Science Fair Project Encyclopedia
CFM International CFM56
CFM International CFM-56 series engines is a family of high-bypass turbofan engines made by CFM International and has a thrust range from 18,500 to 34,000 lbf (82 kN to 151 kN). CFM International is a 50-50 joint company of Snecma Moteurs, France and General Electric Aircraft Engines, U.S.A. Both companies are responsible for producing various components, with each having their own final assembly line.
The CFM56 powers short-, medium- and long-range aircraft. Its core turbomachinery is based on the General Electric F101 engine developed for the B-1 Lancer bomber. It entered service in 1982 and there are now 13,000 CFM56 engines of all types in service.
This is the earliest of the series with a thrust range of between 22,000 to 24,000 lbf (98 kN to 108 kN). It first appeared in the re-engined Douglas DC-8 Super 70 in 1982. Its success led to it re-engining military variants of Boeing 707. F108 is the engine's U.S. military designation. Today, the U.S. Air Force is CFM's largest customer, with more than 450 re-engined aircraft in service, or 1,800 CFM56-2 engines. This does not include later CFM56 variants on USAF and U.S. Navy 737 airframes.
The first derivative of the CFM56 series, the CFM56-3 is designed for Boeing 737-300/-400/-500 series aircraft and is available with thrust ranging from 18,500 to 23, 500 lbf (82 kN to 105 kN). The slightly flattened nacelle bottoms are a distinctive feature of the Boeing 737 with CFM56 engines. It was first certified by the FAA in January 1984.
It is the most numerous turbofan variant in aviation history with 3,975 engines produced for the 737-300/-400/-500. It is very reliable and has a high resale value.
The CFM56-5 series is designed for the Airbus aircraft. It has a very wide thrust rating of between 22,000 to 34,000 lbf (98 kN to 151 kN). It differs from its Boeing fitted cousins by features such as FADEC, advanced internal design giving improved performance over the CFM56-3 whilst maintaining the CFM56-3 reliability. It has 3 distinct sub-variants, the CFM56-3A, CFM56-3B and CFM56-3C. Both the CFM56-3A and CFM56-3B are ETOPS rated. The CFM56-5C is not due to its application in the 4-engined Airbus A340.

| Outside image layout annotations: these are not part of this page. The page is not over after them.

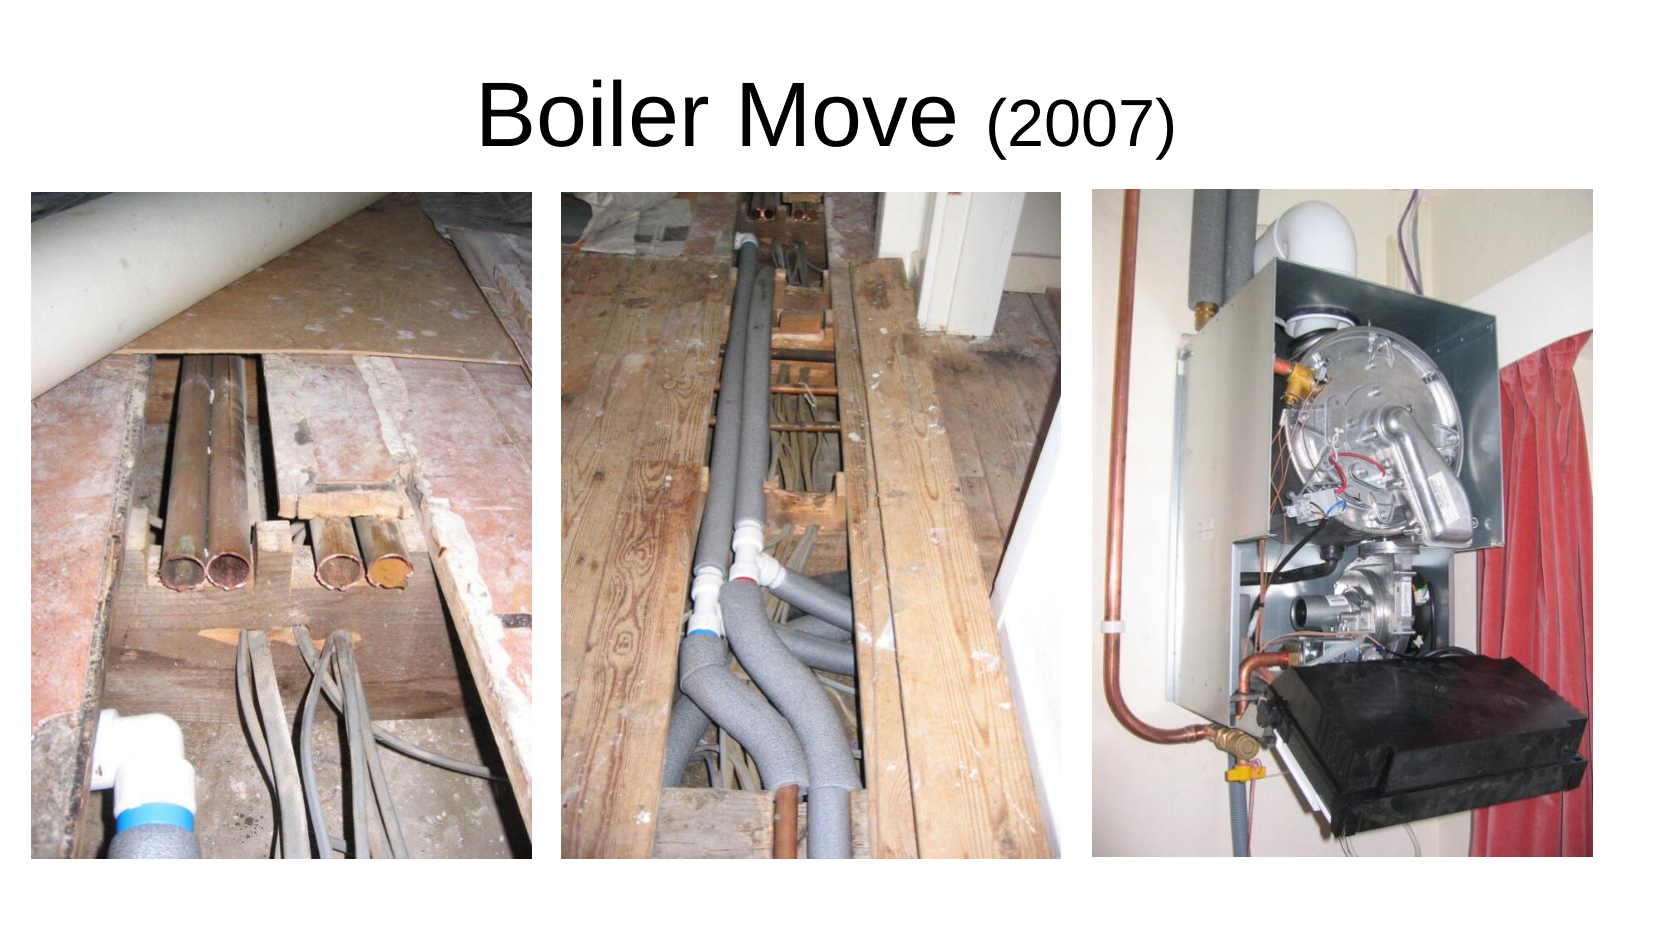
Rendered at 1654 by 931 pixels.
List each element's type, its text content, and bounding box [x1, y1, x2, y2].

title Boiler Move (2007) [82, 37, 1571, 193]
picture [561, 192, 1061, 859]
picture [31, 192, 532, 859]
picture [1092, 189, 1593, 857]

CFM56-5A series is designed to power the short-to-medium range Airbus A320, with thrusts between 22,000 to 26,500 lbf (98 kN to 118 kN). This is the initial CFM56-5 series. Its design is derived from the CFM56-2 and CFM56-3 families.
An improvement of the CFM56-5A series, it was originally designed to power the A321. Today, it powers every model in the A320 family (A318/A319/A320/A321), and has superseded the CFM56-5A series. Among the change over the CFM56-5A is the double annular combustor technology which reduces oxides of nitrogen emission by as much as 45 percent. It is also the most numerous engine supplied to Airbus. The thrust range is between 22,000 to 33,000 lbf (98 kN to 147 kN).
With thrust rating of between 31,200 to 34,000 lbf (139 kN to 151 kN), CFM56-5C series is the most powerful of the CFM56 family. It powers the long-range Airbus A340-200 and A340-300 airliner and entered service in 1993.
For the A340, CFM International supplies the CFM56-5C series as a total propulsion system: engine, nacelle, and exhaust systems as opposed to just bare engines of the other variants.
It features exhaust design featuring mixer and an integrated nozzle for good efficiency (this design is also found in IAE V2500 series and on some Rolls-Royce RB211 series) and it also features the unique 'petal' thrust reversers rather than the conventional cascade design. This is due to the A340 requirements of maximum range and efficiency.
The CFM56-7 powers the Next-Generation 737(Boeing 737-600/-700/-800/-900). The CFM56-7 is rated with takeoff thrust from 18,500 to 27,300 lbf (82 kN to 121 kN).
It has higher thrusts, improved efficiency, and lower maintenance costs than its predecessor, the CFM56-3 series. It incorporates many features from the CFM56-5 series such as FADEC, double annular combustor and improved internal design.
The CFM56-7-powered 737 is granted 180-minute Extended-Range, Twin-Engine Operations (ETOPS) approval by the U.S. Federal Aviation Administration. It also powers the military versions of the Next-Generation 737, the C-40 Clipper, Multimission Maritime Aircraft, and Project Wedgetail.